Many of you would have heard of hurricane Katrina, the devastating natural disaster that hit the United States in 2005 killing over 1500 people. You may have also heard of Hurricane Sandy in 2012, that cost US a whopping $71.4 billion. Just like that Typhoon Yolanda may have caught your attention back in November 2013, it killed over 6,300 people in the Philippines.

Typhoons, hurricanes and cyclones are examples of the wrath of mother nature. They completely destroy the areas they hit, ripping houses from the ground and tearing trees from their roots, they kill thousands of people and destroy billions worth of infrastructure, and yet there is almost nothing humans can do to stop them.

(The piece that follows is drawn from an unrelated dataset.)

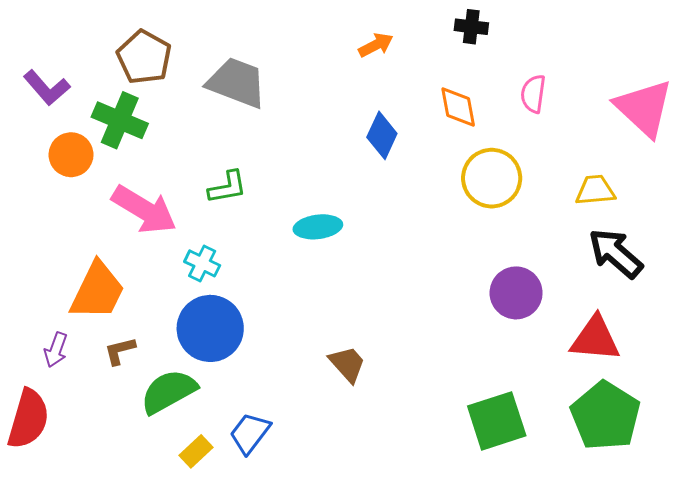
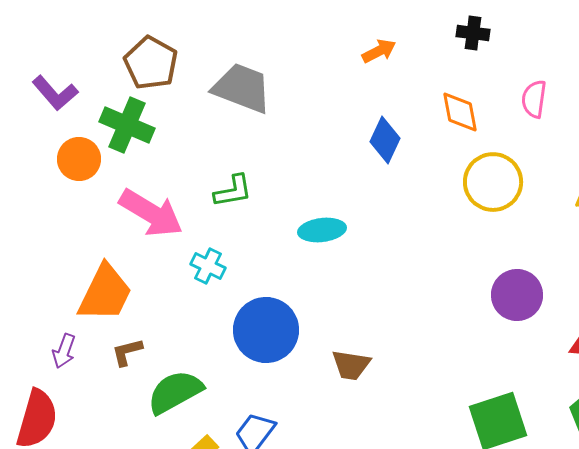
blue circle: (210, 328) -> (266, 330), moved
brown trapezoid: (347, 364) -> (351, 365), turned 141

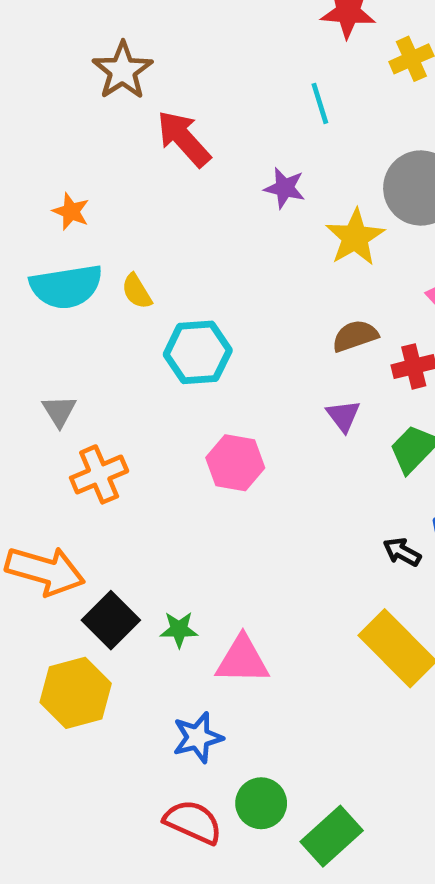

So what do humans do? Much like everything else, we find a way to systematically deal with them. We develop technology to judge where they originate from and how strong they are compared to the previous one. We organise them into categories and divide them amongst region. We also name them, oddly enough.

Economic Times

The process of naming cyclones began many years ago as a way to simplify identifying the origin of the cyclone, instead of using the technical jargon that most people would not understand.

It is important to note here that in reality, cyclones, hurricanes and typhoons are all the same thing. Their nomenclature changes according to region. For instance, ‘hurricane’ is mostly used in the Eastern Pacific belt, whereas ‘typhoon’ is most commonly associated with the Northern Pacific ocean and ‘cyclone’ is in the South Pacific and Indian ocean regions.

The main regions where these catastrophes occur are: Atlantic Ocean, Eastern Pacific , Central Pacific, West Pacific, North Indian, South West Indian Ocean, Australian and South Pacific Ocean.


How are cyclones named?

Cyclones were originally named after the place that they did the most damage, for instance the Great Galveston Hurricane of 1900 or the Louisiana Hurricane of 1893. However, by the end of the second World War, hurricanes were beginning to be named after women.

Thus began the era of Hurricane Katrina, Wilma and Sandy. With time men’s names were also included, for example Hurricane Andrew in 1992. It is important to note here that tropical cyclones are not named after specific people or in any alphabetical order. They are given names that are familiar to the people of the region.

The main purpose of naming a cyclone would be to make it easier for people to understand it, even for things like disaster management, preparedness and awareness. It’s a lot easier to raise money for Hurricane Katrina than for “Hurricane 42 Degrees East by 52 Degrees West”.

However, naming these natural disasters is not as easy as it may seem. Every region forms a committee of nations which are prone to cyclones and each country presents a list of names, which are examined by the governing body set up by the nations.

For the Indian ocean region, the committee nations are, Bangladesh, India, Maldives, Myanmar, Oman, Pakistan, Sri Lanka and Thailand, and the governing body is the Regional Specialised Meteorological Centre (RSMC), in New Delhi.

Each nation prepares a list of names which they think are suitable for a cyclone. The list is then given to the governing body, i.e RSMC, which selects eight names from each country and accordingly prepares eight lists.

Northern Indian Ocean names (as of 2010) as reported by DNA.


The most recent cyclone to hit this region was cyclone Helen, the name given by Bangladesh in List 5. Therefore the next cyclone to hit the Indian ocean region will be called Lehar, as named by India.

And there you have it, the process by which us mere mortals do whatever we can to make facing the wrath of mother nature just slightly more bearable.